Saved entries

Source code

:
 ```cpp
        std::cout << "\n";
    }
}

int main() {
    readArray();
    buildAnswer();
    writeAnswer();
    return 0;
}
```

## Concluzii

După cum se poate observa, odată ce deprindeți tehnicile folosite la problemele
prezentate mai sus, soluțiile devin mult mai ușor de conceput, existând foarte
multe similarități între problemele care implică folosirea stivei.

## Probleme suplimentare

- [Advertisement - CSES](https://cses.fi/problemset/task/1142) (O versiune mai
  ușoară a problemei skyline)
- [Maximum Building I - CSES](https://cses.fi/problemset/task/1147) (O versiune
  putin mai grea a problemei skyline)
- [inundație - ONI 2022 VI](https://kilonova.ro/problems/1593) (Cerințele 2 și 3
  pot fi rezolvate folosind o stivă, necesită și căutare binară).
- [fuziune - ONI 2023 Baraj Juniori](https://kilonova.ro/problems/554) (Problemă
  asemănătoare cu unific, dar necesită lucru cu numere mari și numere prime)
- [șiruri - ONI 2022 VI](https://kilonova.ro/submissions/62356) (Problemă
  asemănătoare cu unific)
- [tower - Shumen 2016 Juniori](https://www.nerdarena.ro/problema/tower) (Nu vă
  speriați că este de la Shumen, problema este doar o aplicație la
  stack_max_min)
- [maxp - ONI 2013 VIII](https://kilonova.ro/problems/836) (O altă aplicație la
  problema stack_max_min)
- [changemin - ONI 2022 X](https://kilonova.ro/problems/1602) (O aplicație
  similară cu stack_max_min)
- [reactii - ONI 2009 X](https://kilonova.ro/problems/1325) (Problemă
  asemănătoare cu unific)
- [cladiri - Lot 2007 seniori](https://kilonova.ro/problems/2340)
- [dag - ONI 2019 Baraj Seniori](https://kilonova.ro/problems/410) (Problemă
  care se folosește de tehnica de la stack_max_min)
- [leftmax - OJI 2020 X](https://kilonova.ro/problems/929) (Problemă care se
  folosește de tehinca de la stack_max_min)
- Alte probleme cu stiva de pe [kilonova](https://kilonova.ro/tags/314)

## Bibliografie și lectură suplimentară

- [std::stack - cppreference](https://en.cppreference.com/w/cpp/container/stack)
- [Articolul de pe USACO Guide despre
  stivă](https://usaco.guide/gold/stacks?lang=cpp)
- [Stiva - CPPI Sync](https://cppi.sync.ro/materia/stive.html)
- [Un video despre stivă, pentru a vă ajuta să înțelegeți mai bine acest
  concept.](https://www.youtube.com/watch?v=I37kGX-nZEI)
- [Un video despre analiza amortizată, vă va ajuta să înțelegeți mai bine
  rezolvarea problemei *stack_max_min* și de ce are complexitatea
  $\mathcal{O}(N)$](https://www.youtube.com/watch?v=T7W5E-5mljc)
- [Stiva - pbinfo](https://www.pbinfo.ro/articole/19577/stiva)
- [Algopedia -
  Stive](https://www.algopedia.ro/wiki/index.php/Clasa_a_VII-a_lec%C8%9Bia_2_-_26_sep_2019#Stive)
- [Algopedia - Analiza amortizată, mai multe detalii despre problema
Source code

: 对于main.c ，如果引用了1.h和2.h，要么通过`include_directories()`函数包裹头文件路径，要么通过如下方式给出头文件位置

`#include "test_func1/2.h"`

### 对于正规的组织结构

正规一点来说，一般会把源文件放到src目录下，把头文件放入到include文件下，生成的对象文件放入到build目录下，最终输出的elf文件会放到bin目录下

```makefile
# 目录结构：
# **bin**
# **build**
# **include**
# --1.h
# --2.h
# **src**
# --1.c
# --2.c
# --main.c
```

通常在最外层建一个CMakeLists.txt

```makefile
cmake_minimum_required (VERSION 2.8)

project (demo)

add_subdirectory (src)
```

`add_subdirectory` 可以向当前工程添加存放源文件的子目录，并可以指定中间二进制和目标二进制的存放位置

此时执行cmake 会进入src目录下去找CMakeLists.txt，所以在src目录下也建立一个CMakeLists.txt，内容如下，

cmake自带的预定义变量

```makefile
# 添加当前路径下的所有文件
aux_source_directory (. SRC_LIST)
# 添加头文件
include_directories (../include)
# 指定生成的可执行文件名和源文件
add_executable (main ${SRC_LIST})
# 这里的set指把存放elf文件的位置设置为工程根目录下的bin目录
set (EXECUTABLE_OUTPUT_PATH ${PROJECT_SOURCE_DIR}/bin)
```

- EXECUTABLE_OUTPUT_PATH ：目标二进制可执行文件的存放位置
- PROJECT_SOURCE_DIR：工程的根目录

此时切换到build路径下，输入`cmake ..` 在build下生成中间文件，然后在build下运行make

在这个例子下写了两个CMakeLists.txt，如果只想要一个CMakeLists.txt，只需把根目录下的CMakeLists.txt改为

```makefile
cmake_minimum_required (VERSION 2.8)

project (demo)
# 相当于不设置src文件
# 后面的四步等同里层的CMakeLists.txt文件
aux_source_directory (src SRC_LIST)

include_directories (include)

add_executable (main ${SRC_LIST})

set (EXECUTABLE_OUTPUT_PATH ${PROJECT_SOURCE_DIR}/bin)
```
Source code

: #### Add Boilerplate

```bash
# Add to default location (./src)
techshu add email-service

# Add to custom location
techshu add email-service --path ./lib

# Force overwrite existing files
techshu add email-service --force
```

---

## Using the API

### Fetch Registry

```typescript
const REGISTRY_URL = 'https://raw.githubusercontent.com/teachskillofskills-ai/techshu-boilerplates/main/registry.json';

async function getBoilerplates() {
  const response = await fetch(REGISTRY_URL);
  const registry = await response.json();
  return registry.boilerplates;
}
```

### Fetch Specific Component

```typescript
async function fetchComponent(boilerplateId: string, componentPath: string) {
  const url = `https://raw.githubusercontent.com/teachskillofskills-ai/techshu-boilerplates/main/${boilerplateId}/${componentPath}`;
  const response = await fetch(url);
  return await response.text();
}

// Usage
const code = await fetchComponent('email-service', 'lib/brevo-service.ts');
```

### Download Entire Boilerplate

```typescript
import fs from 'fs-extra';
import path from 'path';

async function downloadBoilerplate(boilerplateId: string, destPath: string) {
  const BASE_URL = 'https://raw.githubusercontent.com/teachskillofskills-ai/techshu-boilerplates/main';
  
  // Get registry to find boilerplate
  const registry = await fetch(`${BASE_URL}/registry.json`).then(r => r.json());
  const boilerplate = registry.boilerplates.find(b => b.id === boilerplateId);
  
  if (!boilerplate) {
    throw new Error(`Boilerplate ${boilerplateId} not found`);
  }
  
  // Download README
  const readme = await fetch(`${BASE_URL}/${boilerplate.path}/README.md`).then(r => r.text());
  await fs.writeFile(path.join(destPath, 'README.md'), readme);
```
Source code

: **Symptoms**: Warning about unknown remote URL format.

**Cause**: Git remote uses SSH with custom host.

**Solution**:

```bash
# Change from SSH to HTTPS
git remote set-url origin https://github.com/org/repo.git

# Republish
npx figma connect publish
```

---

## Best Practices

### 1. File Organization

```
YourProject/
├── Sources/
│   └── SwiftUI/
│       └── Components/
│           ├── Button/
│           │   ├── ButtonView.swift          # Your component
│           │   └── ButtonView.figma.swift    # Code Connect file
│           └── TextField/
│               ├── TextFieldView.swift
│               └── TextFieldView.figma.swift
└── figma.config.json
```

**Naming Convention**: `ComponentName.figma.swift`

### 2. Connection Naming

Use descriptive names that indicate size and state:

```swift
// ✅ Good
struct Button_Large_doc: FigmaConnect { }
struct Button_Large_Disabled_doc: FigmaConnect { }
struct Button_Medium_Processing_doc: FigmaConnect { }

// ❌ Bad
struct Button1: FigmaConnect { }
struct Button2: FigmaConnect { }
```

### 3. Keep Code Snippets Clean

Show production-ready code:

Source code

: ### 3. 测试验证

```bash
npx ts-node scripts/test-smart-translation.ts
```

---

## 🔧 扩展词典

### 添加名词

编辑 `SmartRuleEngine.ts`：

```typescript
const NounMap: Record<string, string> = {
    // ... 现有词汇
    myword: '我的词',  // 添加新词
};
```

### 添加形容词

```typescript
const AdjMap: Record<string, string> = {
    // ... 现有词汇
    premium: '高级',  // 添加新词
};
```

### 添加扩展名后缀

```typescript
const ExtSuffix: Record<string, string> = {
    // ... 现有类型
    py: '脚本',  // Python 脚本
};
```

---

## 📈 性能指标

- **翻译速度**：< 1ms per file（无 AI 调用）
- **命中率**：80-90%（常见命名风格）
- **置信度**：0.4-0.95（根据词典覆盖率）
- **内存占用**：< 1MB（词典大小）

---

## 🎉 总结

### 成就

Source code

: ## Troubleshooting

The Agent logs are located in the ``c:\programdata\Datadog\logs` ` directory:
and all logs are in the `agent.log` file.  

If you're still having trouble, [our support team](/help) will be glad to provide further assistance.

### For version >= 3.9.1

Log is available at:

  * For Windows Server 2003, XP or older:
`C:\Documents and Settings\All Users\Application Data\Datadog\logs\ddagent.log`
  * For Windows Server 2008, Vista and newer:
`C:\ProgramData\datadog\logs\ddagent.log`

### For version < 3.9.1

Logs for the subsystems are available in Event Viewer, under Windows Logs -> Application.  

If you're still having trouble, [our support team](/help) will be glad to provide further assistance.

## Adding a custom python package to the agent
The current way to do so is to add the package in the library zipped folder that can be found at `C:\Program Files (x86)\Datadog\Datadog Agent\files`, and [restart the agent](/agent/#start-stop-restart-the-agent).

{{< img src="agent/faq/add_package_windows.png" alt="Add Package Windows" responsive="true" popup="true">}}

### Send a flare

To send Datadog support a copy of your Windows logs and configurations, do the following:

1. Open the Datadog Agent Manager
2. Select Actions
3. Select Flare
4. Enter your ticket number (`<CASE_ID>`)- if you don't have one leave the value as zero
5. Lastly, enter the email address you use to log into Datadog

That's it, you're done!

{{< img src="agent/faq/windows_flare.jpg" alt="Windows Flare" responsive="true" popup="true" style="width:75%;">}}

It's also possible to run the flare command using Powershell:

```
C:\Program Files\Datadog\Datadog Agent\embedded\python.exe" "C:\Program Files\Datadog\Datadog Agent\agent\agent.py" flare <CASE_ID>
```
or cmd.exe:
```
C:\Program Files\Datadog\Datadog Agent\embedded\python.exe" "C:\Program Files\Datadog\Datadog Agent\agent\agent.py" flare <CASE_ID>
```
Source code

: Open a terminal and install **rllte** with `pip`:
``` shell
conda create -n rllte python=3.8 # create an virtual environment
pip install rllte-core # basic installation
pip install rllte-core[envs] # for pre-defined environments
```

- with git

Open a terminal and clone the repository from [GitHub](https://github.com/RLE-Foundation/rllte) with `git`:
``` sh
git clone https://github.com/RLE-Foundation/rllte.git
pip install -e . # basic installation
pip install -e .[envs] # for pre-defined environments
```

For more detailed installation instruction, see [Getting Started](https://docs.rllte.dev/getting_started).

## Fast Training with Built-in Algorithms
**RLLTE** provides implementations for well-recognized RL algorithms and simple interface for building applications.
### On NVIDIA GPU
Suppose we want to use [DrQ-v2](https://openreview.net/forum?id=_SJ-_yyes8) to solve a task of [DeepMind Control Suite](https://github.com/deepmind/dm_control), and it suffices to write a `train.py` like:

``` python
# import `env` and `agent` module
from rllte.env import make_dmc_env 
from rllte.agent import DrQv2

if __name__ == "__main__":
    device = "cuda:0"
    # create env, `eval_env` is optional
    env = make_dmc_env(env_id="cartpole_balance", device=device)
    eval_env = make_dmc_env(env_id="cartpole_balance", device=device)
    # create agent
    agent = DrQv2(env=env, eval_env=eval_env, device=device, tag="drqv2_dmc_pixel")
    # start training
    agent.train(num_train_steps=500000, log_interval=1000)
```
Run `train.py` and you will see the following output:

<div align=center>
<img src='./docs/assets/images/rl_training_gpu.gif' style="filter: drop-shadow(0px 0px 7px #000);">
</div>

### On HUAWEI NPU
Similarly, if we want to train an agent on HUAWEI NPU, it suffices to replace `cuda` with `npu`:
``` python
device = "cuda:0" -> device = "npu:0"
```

◆ **Task**
All that is wanted is an exact copy of the lines above from the one with "- [Un video despre stivă, pentru" through the one with "rezolvarea problemei *stack_max_min*", with both ends included.

◆ **Answer area**
- [Un video despre stivă, pentru a vă ajuta să înțelegeți mai bine acest
  concept.](https://www.youtube.com/watch?v=I37kGX-nZEI)
- [Un video despre analiza amortizată, vă va ajuta să înțelegeți mai bine
  rezolvarea problemei *stack_max_min* și de ce are complexitatea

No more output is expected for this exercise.